• Supplied passage
================================
Pretty clear SO no longer cares about what anyone thinks. It's just pure money.

  • What does SE think they need to do to grow in 2020?

Expand their revenue. Cut their costs.

  • How does the removal of Shog and Robert fall into this plan?

Less cost.

  • What other steps could potentially come next in this plan?

More cost removal (thinner team, less exchanges, less data centers). More advertising. More marketing for Enterprise features such as Teams and Jobs.

7
  • On "no longer", well... this is necessarily what happens when you raise (so much) venture capital, isn't it? Cf. meta.stackexchange.com/q/79435/248268
    – Nemo
    Commented Jan 18, 2020 at 12:46
  • And the public image is no longer a concern (newbies on Stack Overflow, recent events notwithstanding)? Commented Jan 18, 2020 at 21:33
  • If or given that the revenue is $75 million or more what's the point of removing anyone? Any one person's salary is a drop the bucket, relatively -- so I guess (though perhaps it isn't kind to speculate in public) that Shog and Robert left for other reasons.
================================
• Given information

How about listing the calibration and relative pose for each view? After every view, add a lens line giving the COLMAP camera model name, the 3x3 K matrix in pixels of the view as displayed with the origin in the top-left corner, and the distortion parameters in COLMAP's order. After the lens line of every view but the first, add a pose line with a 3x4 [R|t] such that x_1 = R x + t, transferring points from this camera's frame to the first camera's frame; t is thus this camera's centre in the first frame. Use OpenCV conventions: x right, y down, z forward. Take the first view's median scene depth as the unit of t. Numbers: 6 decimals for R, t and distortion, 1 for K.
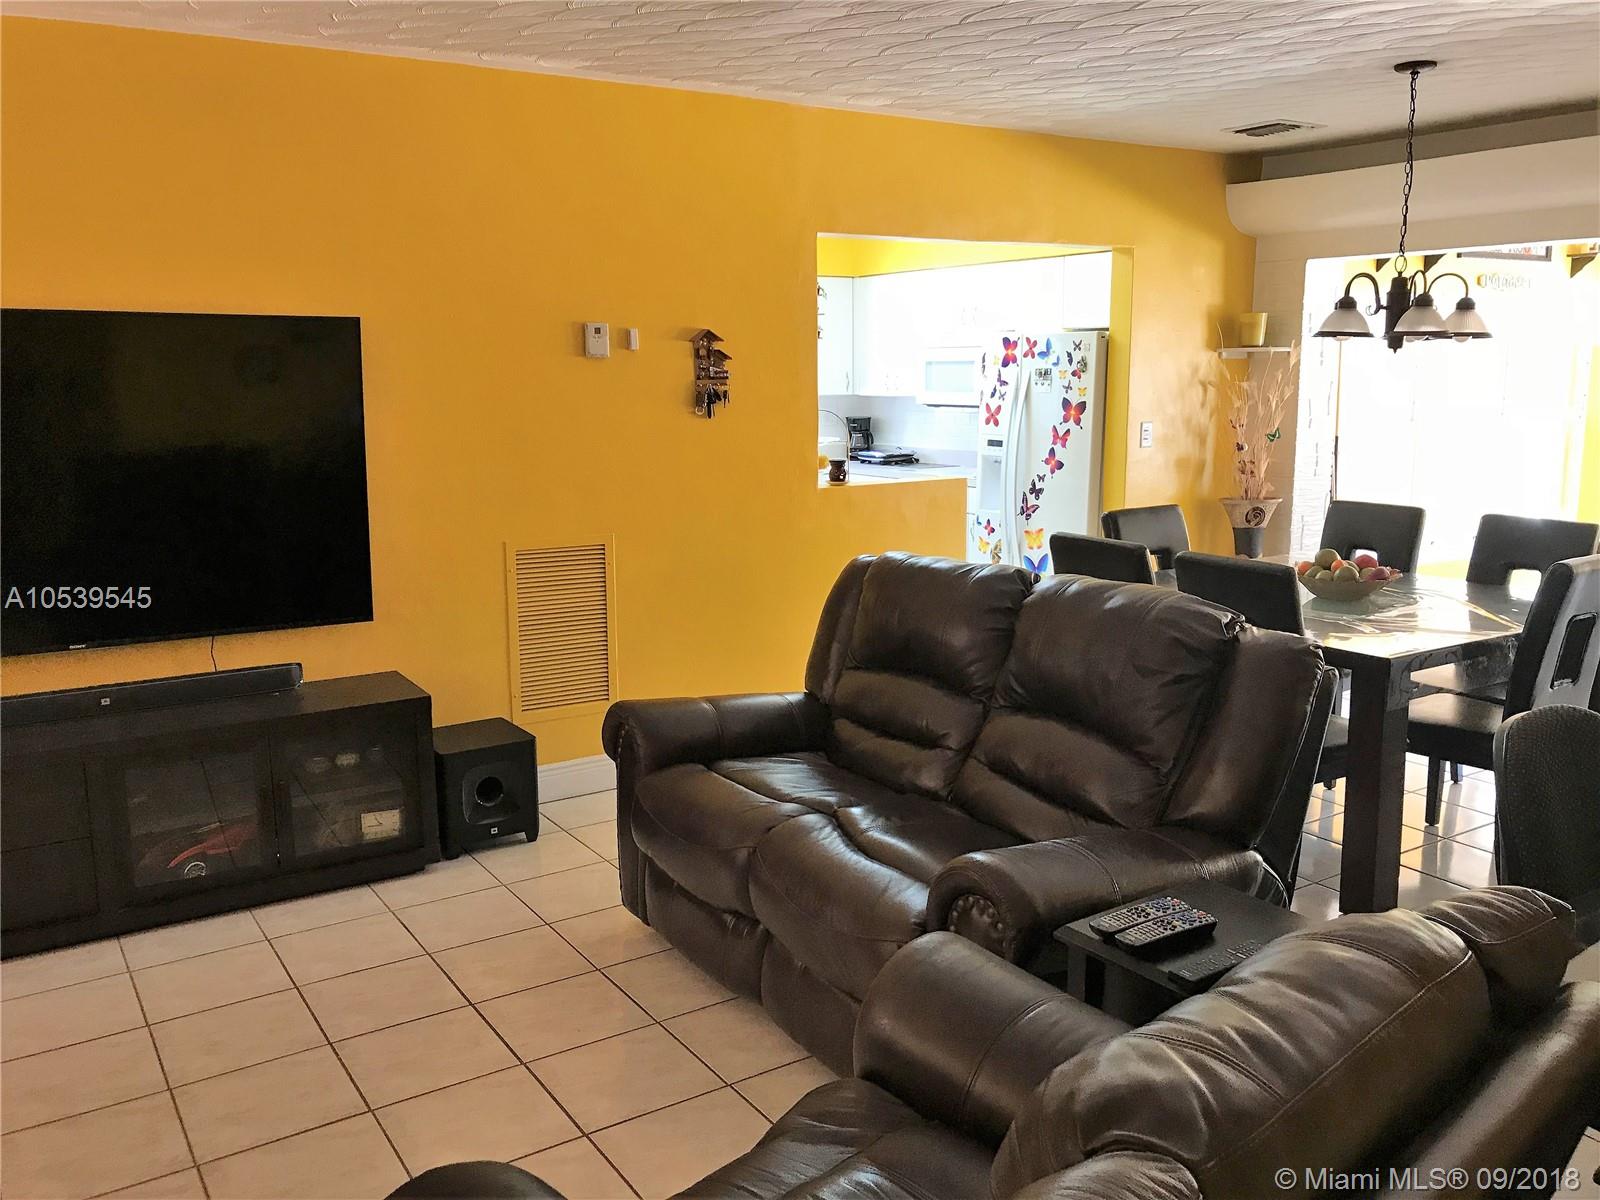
lens RADIAL K [[1340.7, 0, 800.1], [0, 1340.7, 596.2], [0, 0, 1]] dist [0.055988, -0.073069]
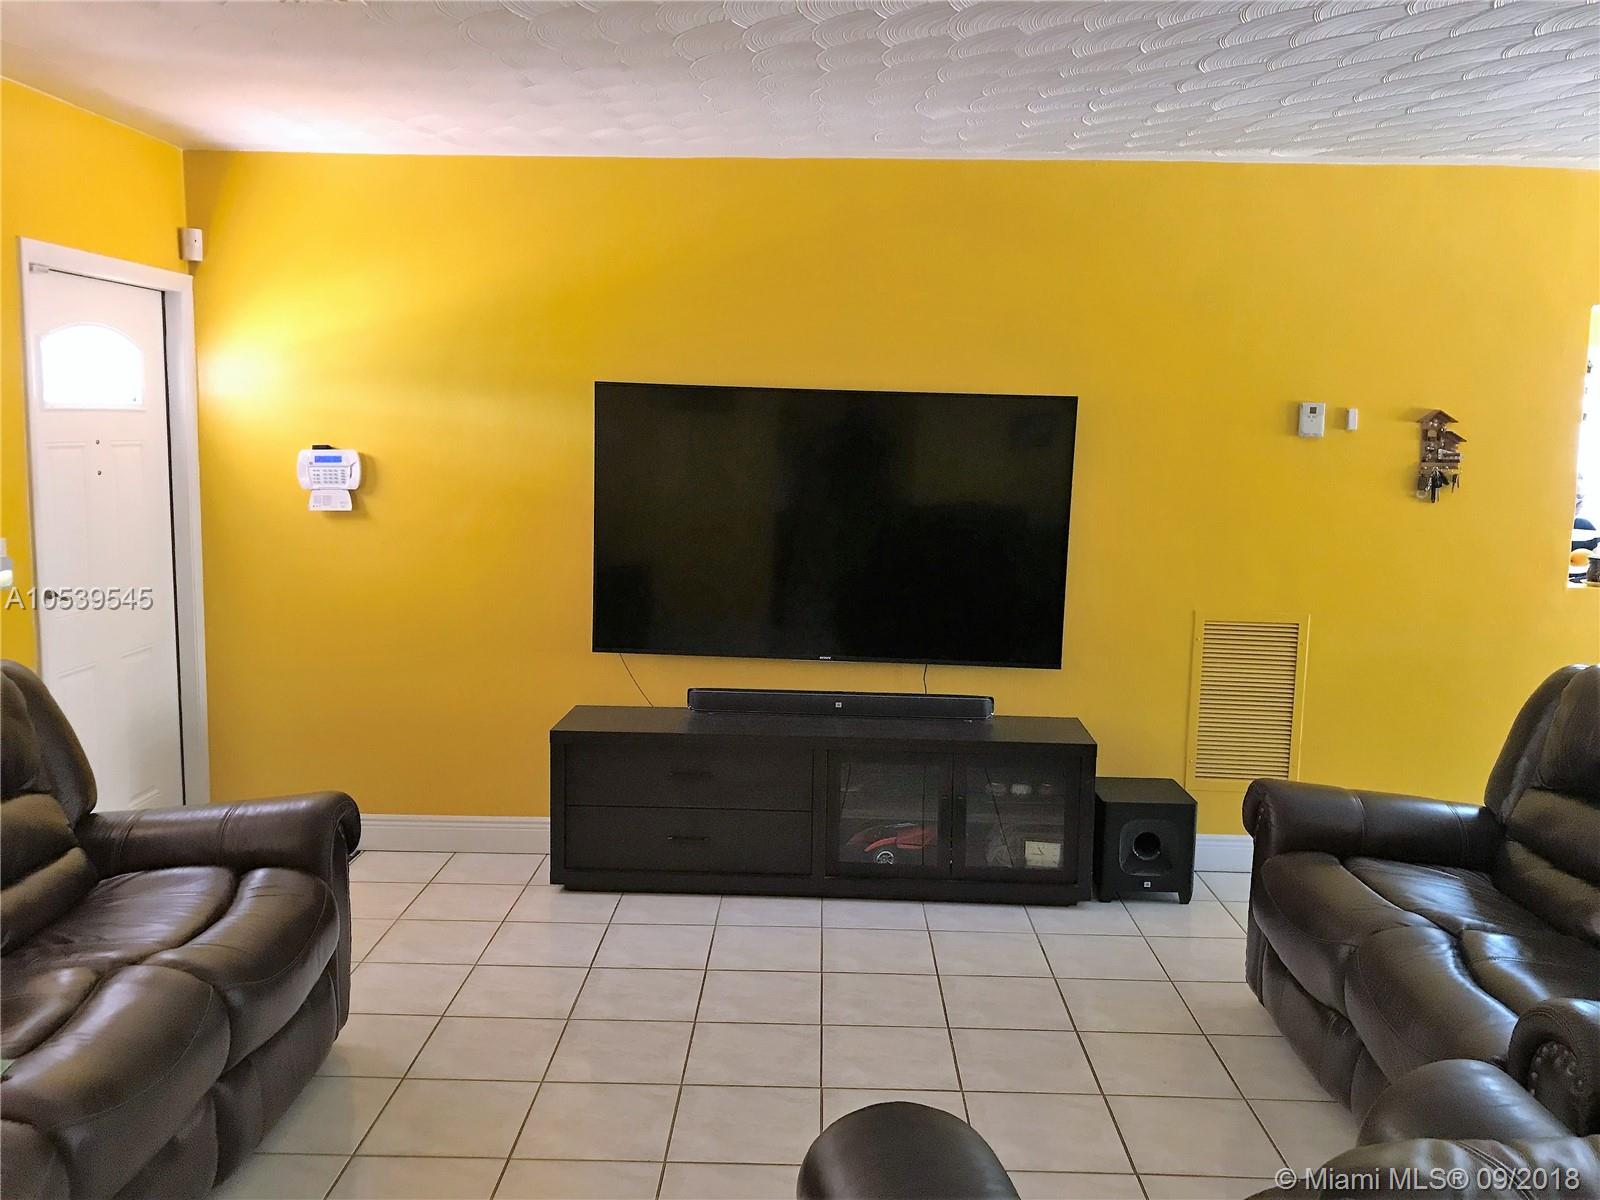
================================
• Task set
1: Answer these from the discussion of Stack Exchange's plans:
(a) What two things does the answer say SE thinks it needs to do to grow in 2020?
(b) Which Enterprise features does it name for more marketing?
(c) What revenue figure does the last comment give?
2: Carry on the discussion of Stack Exchange's plans from its last comment.
The data has no connection to the discussion of Stack Exchange's plans.

• Activity answers
1:
(a) Expand their revenue and cut their costs.
(b) Teams and Jobs.
(c) $75 million or more.

2:
    – ChrisW
    Commented Jan 19, 2020 at 1:20
  • @ChrisW - Their annual revenue isn't $75 million, but regardless of that, the reason is that often these types of cash grabs involve allocating someone else's salary or something else's budge to the person in charge. It is slimy business 101, just never thought I would see it here.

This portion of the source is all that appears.